Yes, but: He had this to say about AI companies' seemingly never-ending fundraising:
There are very few people who really understand even prompt engineering, making these models do what you want them to do, making it do it reliably at scale.… This requires a lot of tacit knowledge that doesn't exist in the … wider engineering community right now. It's not yet commoditized.
So, these people are expensive and all their salaries got inflated because OpenAI started paying them a lot, and paid them through equity when they used to be valued at like $15 [billion] to $20 billion.
But now that they're valued more close to $100 billion, their salaries are all like 5x, 6x what they used to be. Now that becomes their market value, and now when other companies try to compete with OpenAI for talent, they're also willing to pay that much.

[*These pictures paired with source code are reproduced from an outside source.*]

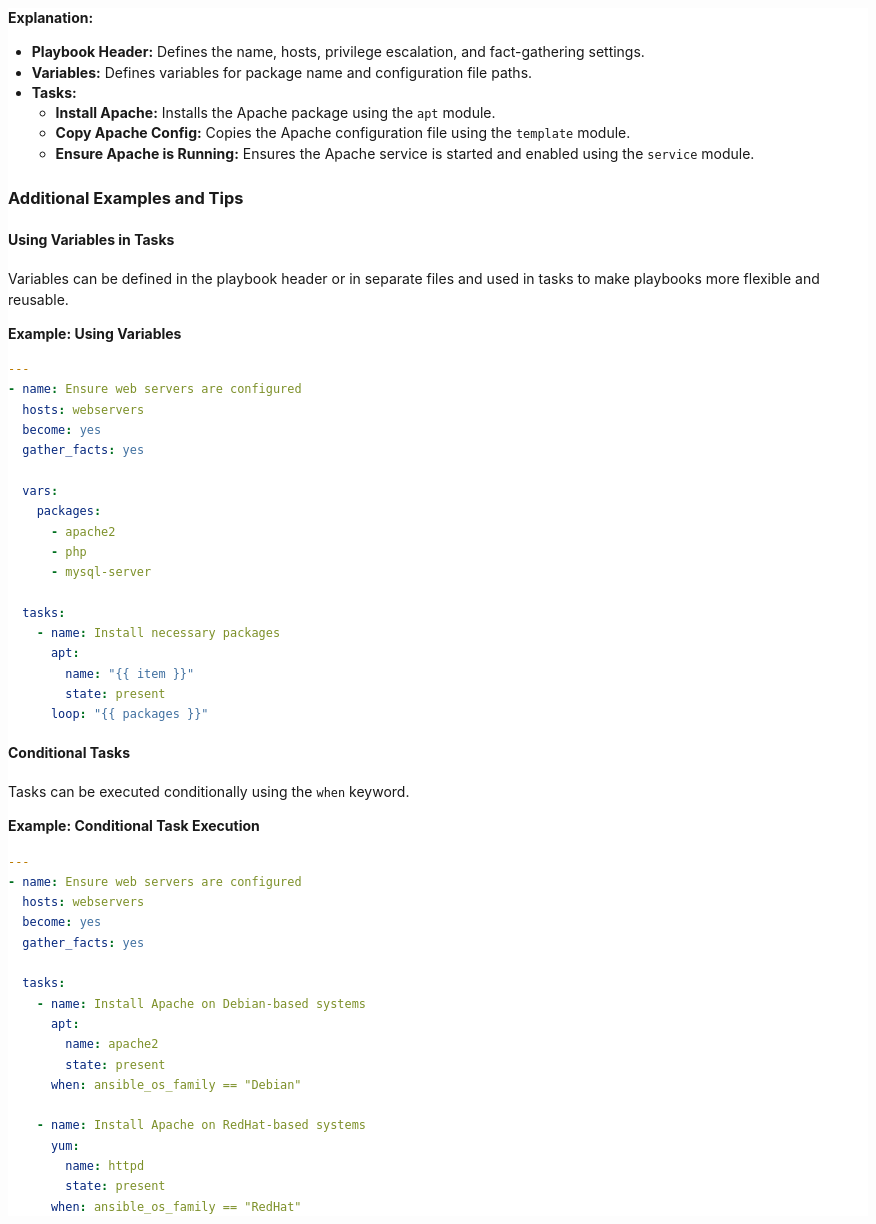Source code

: **Explanation:**
- **Playbook Header:** Defines the name, hosts, privilege escalation, and fact-gathering settings.
- **Variables:** Defines variables for package name and configuration file paths.
- **Tasks:**
  - **Install Apache:** Installs the Apache package using the `apt` module.
  - **Copy Apache Config:** Copies the Apache configuration file using the `template` module.
  - **Ensure Apache is Running:** Ensures the Apache service is started and enabled using the `service` module.

### Additional Examples and Tips

#### Using Variables in Tasks

Variables can be defined in the playbook header or in separate files and used in tasks to make playbooks more flexible and reusable.

**Example: Using Variables**

```yaml
---
- name: Ensure web servers are configured
  hosts: webservers
  become: yes
  gather_facts: yes

  vars:
    packages:
      - apache2
      - php
      - mysql-server

  tasks:
    - name: Install necessary packages
      apt:
        name: "{{ item }}"
        state: present
      loop: "{{ packages }}"
```

#### Conditional Tasks

Tasks can be executed conditionally using the `when` keyword.

**Example: Conditional Task Execution**

```yaml
---
- name: Ensure web servers are configured
  hosts: webservers
  become: yes
  gather_facts: yes

  tasks:
    - name: Install Apache on Debian-based systems
      apt:
        name: apache2
        state: present
      when: ansible_os_family == "Debian"

    - name: Install Apache on RedHat-based systems
      yum:
        name: httpd
        state: present
      when: ansible_os_family == "RedHat"
```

So is Perplexity playing this game?
I try not to.… At least go for talent that wants to work at earlier-stage companies and not like just optimizing for money, but in general, at some point … you do need to hire very good, talented people.…
So that's why you do need to raise more money to pay people really well, or to have a high-enough valuation that, like, you don't need to dilute their entire option pool just to hire one or two people.…
And this the other argument of building a big cluster — and so [graphic processing units] are expensive.… Out of the $6 billion Musk was raising — and he's already committing to spend $10 billion on Oracle — he's committing more than the amount he's even raising. That's a trend.… There are many startups where they raised $70 million but they committed like $300 million.